[Begin RECORDS FOR THE TASK]

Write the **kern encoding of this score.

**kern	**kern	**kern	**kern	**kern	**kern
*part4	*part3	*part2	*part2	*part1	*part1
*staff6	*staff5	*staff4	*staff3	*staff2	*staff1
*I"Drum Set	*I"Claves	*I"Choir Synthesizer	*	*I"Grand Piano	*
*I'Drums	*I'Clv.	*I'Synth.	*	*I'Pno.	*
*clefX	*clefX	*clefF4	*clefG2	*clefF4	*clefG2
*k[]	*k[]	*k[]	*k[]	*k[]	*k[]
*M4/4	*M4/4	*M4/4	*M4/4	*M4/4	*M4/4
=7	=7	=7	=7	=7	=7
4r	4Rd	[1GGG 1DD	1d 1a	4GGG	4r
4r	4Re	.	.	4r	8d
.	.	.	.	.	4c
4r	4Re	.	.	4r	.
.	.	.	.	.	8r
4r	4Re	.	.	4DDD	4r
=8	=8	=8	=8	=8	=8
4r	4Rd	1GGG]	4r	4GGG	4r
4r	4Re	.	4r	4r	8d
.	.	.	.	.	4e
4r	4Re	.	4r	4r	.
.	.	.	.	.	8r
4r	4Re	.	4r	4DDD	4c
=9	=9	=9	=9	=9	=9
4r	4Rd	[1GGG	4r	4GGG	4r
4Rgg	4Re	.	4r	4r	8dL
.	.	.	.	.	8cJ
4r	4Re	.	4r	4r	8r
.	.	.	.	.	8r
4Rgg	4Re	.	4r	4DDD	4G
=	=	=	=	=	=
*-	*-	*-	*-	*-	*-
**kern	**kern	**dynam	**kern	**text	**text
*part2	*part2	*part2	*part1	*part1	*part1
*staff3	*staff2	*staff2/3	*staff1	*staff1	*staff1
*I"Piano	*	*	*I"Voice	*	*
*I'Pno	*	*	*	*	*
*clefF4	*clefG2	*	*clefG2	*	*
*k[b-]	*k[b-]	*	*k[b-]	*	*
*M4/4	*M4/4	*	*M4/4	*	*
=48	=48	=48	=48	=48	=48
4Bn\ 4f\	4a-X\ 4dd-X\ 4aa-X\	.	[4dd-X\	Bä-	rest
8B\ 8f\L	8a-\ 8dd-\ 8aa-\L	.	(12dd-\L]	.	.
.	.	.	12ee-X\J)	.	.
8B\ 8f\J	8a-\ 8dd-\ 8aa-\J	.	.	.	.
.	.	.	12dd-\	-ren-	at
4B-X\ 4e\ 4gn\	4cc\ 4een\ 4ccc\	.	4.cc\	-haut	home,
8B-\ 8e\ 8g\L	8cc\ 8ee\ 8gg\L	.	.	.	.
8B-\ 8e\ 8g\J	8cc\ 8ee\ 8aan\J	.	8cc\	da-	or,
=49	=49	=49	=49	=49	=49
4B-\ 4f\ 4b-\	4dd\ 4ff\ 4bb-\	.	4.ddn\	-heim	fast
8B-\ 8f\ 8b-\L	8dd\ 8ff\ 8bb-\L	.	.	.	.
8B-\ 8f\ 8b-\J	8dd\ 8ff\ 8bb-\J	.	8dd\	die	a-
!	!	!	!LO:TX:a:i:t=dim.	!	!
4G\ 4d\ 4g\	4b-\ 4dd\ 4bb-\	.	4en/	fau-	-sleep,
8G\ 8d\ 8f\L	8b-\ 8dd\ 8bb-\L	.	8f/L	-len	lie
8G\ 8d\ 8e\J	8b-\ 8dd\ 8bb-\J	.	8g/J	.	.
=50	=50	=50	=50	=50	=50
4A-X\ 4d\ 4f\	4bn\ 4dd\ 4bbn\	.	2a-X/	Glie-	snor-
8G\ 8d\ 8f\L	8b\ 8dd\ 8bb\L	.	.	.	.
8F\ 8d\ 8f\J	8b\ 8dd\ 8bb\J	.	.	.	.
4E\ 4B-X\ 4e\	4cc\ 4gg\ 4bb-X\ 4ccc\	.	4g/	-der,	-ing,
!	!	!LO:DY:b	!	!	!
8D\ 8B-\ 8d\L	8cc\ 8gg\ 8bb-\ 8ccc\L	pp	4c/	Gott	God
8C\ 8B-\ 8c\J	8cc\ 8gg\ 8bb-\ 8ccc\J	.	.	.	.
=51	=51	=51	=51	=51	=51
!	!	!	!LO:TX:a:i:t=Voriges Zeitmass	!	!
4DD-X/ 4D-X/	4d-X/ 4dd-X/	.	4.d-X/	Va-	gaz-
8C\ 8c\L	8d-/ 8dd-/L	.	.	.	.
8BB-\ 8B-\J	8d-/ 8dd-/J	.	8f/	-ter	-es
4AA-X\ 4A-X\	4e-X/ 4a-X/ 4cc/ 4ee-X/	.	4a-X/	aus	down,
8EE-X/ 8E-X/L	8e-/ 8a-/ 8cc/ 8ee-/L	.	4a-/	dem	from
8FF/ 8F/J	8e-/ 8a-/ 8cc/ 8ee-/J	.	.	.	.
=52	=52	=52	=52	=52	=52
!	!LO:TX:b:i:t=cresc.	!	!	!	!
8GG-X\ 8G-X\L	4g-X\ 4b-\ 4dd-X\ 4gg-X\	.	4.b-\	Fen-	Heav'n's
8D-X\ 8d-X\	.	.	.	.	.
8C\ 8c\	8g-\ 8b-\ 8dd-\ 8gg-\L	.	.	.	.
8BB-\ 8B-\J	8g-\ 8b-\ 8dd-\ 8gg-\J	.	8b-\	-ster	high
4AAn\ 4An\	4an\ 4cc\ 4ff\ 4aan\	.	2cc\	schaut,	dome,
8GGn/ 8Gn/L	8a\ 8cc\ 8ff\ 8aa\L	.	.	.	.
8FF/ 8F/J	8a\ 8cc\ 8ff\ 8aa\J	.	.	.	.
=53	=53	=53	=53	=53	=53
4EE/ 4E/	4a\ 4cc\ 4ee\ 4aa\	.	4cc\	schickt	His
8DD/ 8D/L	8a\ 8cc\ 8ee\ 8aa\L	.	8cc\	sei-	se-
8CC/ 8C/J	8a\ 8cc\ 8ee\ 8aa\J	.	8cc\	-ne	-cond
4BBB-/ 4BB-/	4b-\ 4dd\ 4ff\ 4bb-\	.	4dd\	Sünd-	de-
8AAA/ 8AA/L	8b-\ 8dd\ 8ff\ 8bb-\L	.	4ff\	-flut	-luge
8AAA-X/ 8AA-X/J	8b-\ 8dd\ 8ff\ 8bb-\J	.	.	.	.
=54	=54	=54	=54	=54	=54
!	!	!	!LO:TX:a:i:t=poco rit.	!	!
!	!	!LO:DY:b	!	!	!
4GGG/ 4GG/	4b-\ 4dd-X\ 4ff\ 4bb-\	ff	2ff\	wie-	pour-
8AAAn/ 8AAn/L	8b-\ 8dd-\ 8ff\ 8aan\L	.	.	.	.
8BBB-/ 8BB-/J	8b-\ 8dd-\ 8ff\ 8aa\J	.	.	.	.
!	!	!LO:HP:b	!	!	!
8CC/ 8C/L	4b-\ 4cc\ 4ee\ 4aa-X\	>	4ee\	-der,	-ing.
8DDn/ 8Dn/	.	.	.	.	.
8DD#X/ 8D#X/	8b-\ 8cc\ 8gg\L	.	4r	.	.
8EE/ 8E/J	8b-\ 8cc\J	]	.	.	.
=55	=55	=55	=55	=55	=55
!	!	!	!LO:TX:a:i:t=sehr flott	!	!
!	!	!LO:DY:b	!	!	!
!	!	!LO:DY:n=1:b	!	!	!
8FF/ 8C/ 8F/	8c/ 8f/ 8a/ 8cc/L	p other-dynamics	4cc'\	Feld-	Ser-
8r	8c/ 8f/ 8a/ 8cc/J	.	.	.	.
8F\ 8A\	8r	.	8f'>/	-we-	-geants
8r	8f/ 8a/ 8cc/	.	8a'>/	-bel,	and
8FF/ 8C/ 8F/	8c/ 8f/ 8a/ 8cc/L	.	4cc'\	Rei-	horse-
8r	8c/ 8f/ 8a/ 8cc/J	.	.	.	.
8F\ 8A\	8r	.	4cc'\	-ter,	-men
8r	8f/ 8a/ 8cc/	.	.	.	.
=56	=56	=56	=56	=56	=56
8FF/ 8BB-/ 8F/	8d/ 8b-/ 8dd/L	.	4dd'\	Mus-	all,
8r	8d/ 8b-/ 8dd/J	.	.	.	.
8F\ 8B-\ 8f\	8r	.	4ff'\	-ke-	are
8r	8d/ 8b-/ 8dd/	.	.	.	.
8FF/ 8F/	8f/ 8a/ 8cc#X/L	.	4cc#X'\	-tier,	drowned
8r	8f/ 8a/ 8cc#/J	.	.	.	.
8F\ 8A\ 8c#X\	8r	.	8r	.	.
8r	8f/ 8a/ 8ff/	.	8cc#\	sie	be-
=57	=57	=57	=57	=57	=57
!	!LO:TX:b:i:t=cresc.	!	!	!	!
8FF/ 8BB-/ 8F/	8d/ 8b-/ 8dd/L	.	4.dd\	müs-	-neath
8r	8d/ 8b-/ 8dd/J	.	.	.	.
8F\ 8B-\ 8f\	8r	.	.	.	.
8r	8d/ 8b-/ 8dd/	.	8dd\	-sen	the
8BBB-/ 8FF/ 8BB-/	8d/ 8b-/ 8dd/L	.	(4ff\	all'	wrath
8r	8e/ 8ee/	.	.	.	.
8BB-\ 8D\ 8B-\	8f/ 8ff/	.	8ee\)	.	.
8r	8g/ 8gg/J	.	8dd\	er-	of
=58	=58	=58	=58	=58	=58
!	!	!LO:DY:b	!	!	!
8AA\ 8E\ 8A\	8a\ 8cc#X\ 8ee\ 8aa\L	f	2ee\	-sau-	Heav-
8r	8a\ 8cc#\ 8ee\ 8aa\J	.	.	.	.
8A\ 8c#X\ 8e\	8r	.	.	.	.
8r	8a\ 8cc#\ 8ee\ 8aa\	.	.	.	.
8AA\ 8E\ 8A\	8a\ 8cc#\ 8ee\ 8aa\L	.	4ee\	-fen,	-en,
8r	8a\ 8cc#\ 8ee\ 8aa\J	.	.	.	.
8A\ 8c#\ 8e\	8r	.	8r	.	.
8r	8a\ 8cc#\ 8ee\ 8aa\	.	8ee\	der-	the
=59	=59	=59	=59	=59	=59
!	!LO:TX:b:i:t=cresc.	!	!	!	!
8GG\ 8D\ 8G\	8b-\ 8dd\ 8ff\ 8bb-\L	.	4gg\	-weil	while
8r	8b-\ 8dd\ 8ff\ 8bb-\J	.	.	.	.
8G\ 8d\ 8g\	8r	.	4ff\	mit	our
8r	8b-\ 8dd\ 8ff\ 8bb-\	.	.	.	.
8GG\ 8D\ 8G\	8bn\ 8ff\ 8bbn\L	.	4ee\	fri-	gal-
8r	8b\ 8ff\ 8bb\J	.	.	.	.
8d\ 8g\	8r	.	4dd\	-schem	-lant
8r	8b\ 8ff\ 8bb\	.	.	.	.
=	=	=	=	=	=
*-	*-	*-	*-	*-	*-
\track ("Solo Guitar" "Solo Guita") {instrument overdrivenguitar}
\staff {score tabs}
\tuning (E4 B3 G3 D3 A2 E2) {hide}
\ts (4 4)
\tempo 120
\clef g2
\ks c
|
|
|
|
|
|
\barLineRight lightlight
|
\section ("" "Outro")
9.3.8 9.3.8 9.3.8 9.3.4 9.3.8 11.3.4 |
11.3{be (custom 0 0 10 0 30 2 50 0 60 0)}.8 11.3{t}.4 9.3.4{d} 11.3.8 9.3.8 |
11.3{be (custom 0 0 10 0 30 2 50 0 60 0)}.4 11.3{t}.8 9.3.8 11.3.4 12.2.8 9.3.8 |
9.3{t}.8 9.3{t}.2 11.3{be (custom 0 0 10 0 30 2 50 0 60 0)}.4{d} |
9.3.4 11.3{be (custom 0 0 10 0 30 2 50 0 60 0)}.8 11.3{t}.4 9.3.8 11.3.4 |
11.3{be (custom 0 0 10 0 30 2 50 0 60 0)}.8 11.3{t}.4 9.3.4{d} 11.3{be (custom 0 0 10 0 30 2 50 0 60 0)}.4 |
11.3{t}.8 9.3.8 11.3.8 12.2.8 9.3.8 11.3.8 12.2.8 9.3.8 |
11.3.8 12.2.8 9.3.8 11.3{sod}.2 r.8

[End RECORDS FOR THE TASK]

REQUIREMENT:
Count the lines in the entries above that contain the string "kern". Give only the number.

RESPONSE TO THIS EXERCISE:
3